There are no words to accurately depict how much of a mess 2020 has been. Covid and quarantines, social injustice after social injustice, natural disasters and personal ones too. It has all been so much to process and a lot of us are doing our best, but we're not really healing from all we have seen and felt. We are hiding and most of us don't know it. Now, I still don't have all all of the answers as to how we hide instead of healing, but what I've found is that: we try to be our own doctors, we use a metaphorical morphine, or we do absolutely nothing.
1. You try to be your own doctor, and things don't heal properly.
We like to think we know ourselves very well, and most of us do, but a lot of us ignore the inevitable fact that we don't know everything. So when we've been hurt, we do our best to put ourselves back together again in a Humpty Dumpty kind of way. It's like we try to be our own doctor.
If you're anything like me, when I get sick, I immediately either try to diagnose myself based off of experience or even worse, I Google it (which we all know will just result in you having cancer and dying in the next 5 business days). In some cases, I've been right before and it all worked out fine. But what happens when you misdiagnose yourself? It's hard to heal from something when you aren't certain what's hurting you.
I cannot stress this enough. Go to the doctor. If it's physical, go to a medical doctor. If it's mental/emotional, go see a therapist. If it's spiritual, go to the Master, God Himself and allow him to heal you. As a matter of fact, in all cases, go to God. Don't be a fool and ignore your mental, emotional and physical pain, but include God in all of your healing processes. After all, He made you, so He's the one who really knows what it is that you need.
2. You're using a metaphorical morphine.
In my freetime, I love to watch and rewatch Grey's Anatomy. So, that means I completed my internship and residency at Seattle Grace Hospital and now I'm continuing my fellowship at Grey Sloan Memorial. Short story shorter, I'm a medical doctor lol. Anywho, what I noticed on the show is that when a patient is in severe and I mean severe pain, the patient either asks or is given morphine to help with the pain. Help with the pain, not heal but to help. A doctor could pump you full of morphine to ease the pain, but once that morphine wears off, boom! Here comes the pain!

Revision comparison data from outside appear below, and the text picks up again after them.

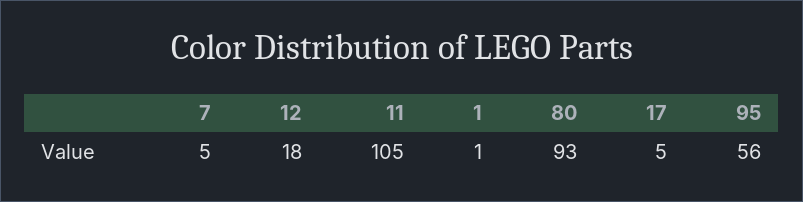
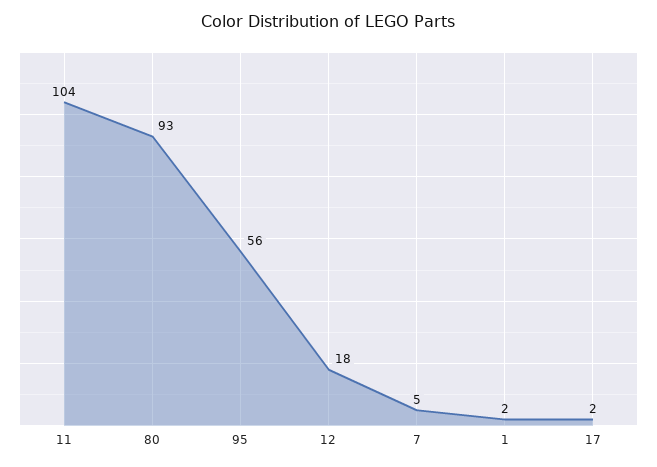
  {
    "7": 5,
    "12": 18,
-   "11": 105,
+   "11": 104,
-   "1": 1,
+   "1": 2,
    "80": 93,
-   "17": 5,
+   "17": 2,
    "95": 56
  }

So in all transparency, I have/had anxiety (I didn't diagnose myself, I went to the doctor lol). In my anxious moments when I am having a panic attack, my confidants and friends would always recommend "just do something to keep yourself busy". While I knew they meant well, that's something that never really sat well with me. Sure, I can busy myself out and yes, it will help me not to think about it for the moment, but what happens when I'm not busy anymore? The pain sets back in and we're back to square one.
I said all of this to say that sometimes, the healing process is supposed to be painful and while morphine can ease the pain, at some point, you'll have to face that pain head on. Maybe keeping busy isn't your metaphorical morphine. Maybe it's alcohol, drugs or sex. It gives you a high for a moment, but once it's all over, the pain that you're hiding from sets right back in.
The worst part about using about using a metaphorical morphine is that, like with real morphine, you run the risk of becoming addicted if you use it too much. Now I know you're thinking, "Well if that helps with the pain, what's the problem with that??" The problem is, at some point, you'll heal from whatever it is you were hurting from, but you'll have become so accustomed to using morphine that you won't notice.
3. You do absolutely nothing.
When I'm in a funk or sick, I have this tendenacy to isolate and do absolutely nothing. I'm very black and white in that way. When I'm up, I am extremely busy and when I'm down, I do the polar opposite and do absolutely nothing. In most cases, I would do this until I get over whatever had me down and get right back to being busy.
In the moment, doing nothing feels okay. Not great, but okay. I always thought that this moment of doing nothing gave me an opportunity to reflect and pause, which is very true, but it did not heal me. I made no attempts to do anything actionable about the pain I was in. Like I'll have a migraine, sit in bed and won't take one of the 50 Goody powders in my First Aid kit. Crazy right?
Although it's crazy, a lot of us do this when it comes to our healing process. We just kind of go through the motions and hope whatever we feel will just pass. In some cases, this works but not in most, and here's why. If you've ever break a bone and not go to the doctor to have it placed in a sling or wrapped in a cast, what happens? The bone, slowly and painfully, eventually heals. Victory, right? No.
The problem with something healing improperly is that while the bone/injury/feeling has healed, it's now more fragile. It's more suceptible to being more easily fractured or broken again. I think a lot of us would really benefit from addressing the injury head on and taking the necesarry steps to heal, rather than doing anything at all.
It would be such a waste to not use this time we've been given to heal and stop hiding. I still don't fully understand the plan and all of what's happening in 2020 and honestly, I don't need to. Healing is not linear. It doesn't look the same for everyone. In all cases, pray. In more specific cases, you may need therapy or a medical doctor. Whatever the need may be, whatever it is, give yourself the opportunity to actually heal from that which has hurt you. No more hiding. Heal.